(Transcribed page contents)
+++
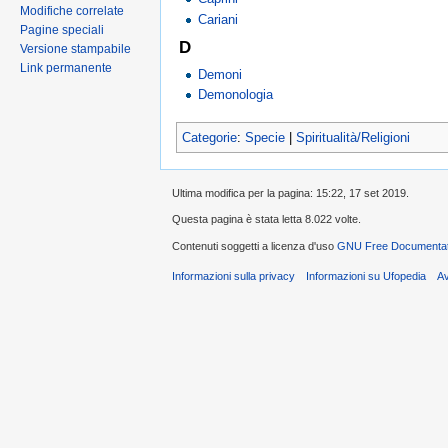
Modifiche correlate
Cariani
Pagine speciali
D
Versione stampabile
Link permanente
Demoni
Demonologia
Categorie
:
Specie
|
Spiritualità/Religioni
Ultima modifica per la pagina: 15:22, 17 set 2019.
Questa pagina è stata letta 8.022 volte.
Contenuti soggetti a licenza d'uso
GNU Free Documentati
Informazioni sulla privacy
Informazioni su Ufopedia
A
+++
WRITTEN TASK ▸ Pictures are not part of the copy. Return every record exactly.

SOLUTION ▸
Modifiche correlate
Cariani
Pagine speciali
D
Versione stampabile
Link permanente
Demoni
Demonologia
Categorie
:
Specie
|
Spiritualità/Religioni
Ultima modifica per la pagina: 15:22, 17 set 2019.
Questa pagina è stata letta 8.022 volte.
Contenuti soggetti a licenza d'uso
GNU Free Documentati
Informazioni sulla privacy
Informazioni su Ufopedia
A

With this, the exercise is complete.